Content and a measure for ROI that works

As you might expect from its title, the recent CMA and TNS study, Content Marketing – State of the Nation, has many relevant takeaways for our industry. For example, companies in the UK spend an estimated total of £4bn a year on content marketing. Seven in 10 marketing professionals in the UK are thought to use it, and they spend 20p of every marketing pound on content-marketing professionals or agencies. Better still, half of them plan to increase spending on content marketing in the next year.

But the strength of these figures shouldn’t lull agency CEOs into a sense of security. Rather, they would do well to keep in mind the risks. The biggest problem that marketing budget holders face – and by extension those who provide content-marketing services – is getting internal recognition of the effectiveness of content. So while content marketing may be seen as a must-have element of many campaigns, I suspect budgets may be pared back should content fail to prove its worth.

Type “return on investment content marketing” into Google and 12.8m results come back at you (in 0.42 seconds, at the last go). That seems a lot for a niche subject, but the ROI debate comes down to this: how do you best relate spend on content marketing to any marginal increase in sales or retention of customers?

You could, of course, ask your customers directly why they chose to buy your product from you (or stay as a customer).

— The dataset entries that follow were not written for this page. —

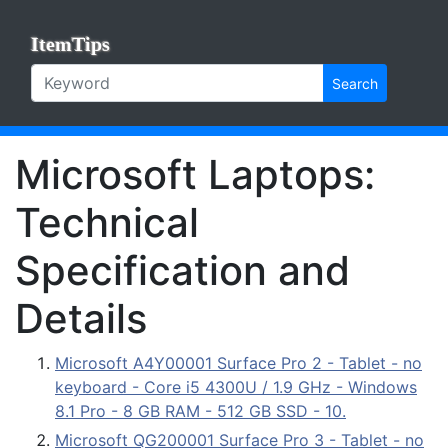
ItemTips
Search
Microsoft Laptops:
Technical
Specification and
Details
Microsoft A4Y00001 Surface Pro 2 - Tablet - no
keyboard - Core i5 4300U / 1.9 GHz - Windows
8.1 Pro - 8 GB RAM - 512 GB SSD - 10.
Microsoft QG200001 Surface Pro 3 - Tablet - no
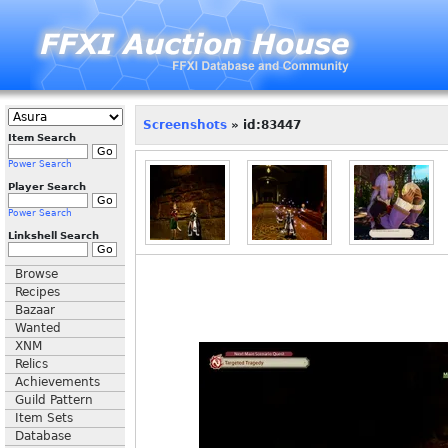
Screenshots
» id:83447
Item Search
Power Search
Player Search
Power Search
Linkshell Search
Browse
Recipes
Bazaar
Wanted
XNM
Relics
Achievements
Guild Pattern
Item Sets
Database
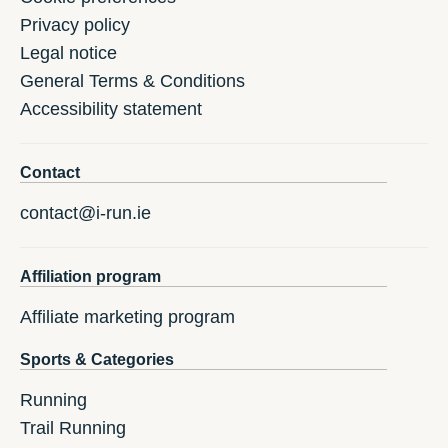
Privacy policy
Legal notice
General Terms & Conditions
Accessibility statement
Contact
contact@i-run.ie
Affiliation program
Affiliate marketing program
Sports & Categories
Running
Trail Running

They may mention content marketing in their response. More likely, they won’t. This isn’t to suggest content marketing doesn’t work, but its effects are subtle and behavioural to the point that even consumers aren’t fully aware of why they feel loyal to a brand (and spend more money on it) – the white noise you notice only after the power dies.

So how else to measure ROI? It’s not an ideal solution but digitally, at least, a company can start by measuring engagement – click-throughs, sharing and dwell time are popular metrics. If there is a call to action on a piece of content, then it’s easy to see what proportion of the audience is clicking through and therefore interested in what the company is selling.

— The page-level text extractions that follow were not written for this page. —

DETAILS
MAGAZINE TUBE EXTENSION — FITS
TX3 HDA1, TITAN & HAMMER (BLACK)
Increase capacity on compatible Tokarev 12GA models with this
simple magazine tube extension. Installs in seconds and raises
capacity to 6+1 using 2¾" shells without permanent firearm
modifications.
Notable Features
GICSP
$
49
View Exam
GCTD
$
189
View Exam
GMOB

How does such effectiveness relate to revenue increase? To square the circle, a company can resort to statistics: most medium-to-large sized companies have an idea of how search enquiries relate to sales, expressed as a ratio. From there it can calculate an expected “lifetime customer value” and contrast it to the costs.

Given how this measure is less than ideal, how can the content marketing industry prove its worth?

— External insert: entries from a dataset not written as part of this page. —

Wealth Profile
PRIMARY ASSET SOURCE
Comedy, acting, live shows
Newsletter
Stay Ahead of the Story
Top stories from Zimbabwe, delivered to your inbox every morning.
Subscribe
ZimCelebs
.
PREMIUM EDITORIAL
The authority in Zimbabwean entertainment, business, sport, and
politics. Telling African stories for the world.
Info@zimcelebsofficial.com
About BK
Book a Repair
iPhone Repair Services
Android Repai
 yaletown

Again, the answer isn’t easy, but automation can help. I’ve previously written about the virtues of Content Cloud – where content is commissioned and created, optimised, paid for and measured all in one system – from the perspective of content creators. Having nurtured the system as a trustworthy marketplace for content, we have been keen to fast track the issue of ROI for clients.

ROI, as we conceive it, is programmed into Content Cloud to reflect the above – and we are convinced that these tools for measurement should be available to all levels of paying client (from the smallest firms signing up to a basic package, to the largest signing up to an enterprise licence). This means that any client can measure the effectiveness of the content they have commissioned in the system, and filter it in a number of helpful ways to really give them valuable insight into what is working hard, and what isn’t.

By analysing core metrics such as views, uniques, dwell time and social shares, alongside the associated spend invested in producing the content, clients can see what their cost per key metric has been… and compare it against other projects, campaigns and content creators they’ve used. Of course if they have an idea of how each measure of engagement relates to completed sales, they have a reliable insight into ROI, too.

The content-marketing industry has always gone out of its way to engage with clients, listen to their apprehensions about ROI and offer its own perspective. It should continue to do so, as successful content will doubtless swell that £4bn UK yearly spend (and $100bn worldwide). But the least we can do is make those tools available so clients can recognise the potency of what we do best.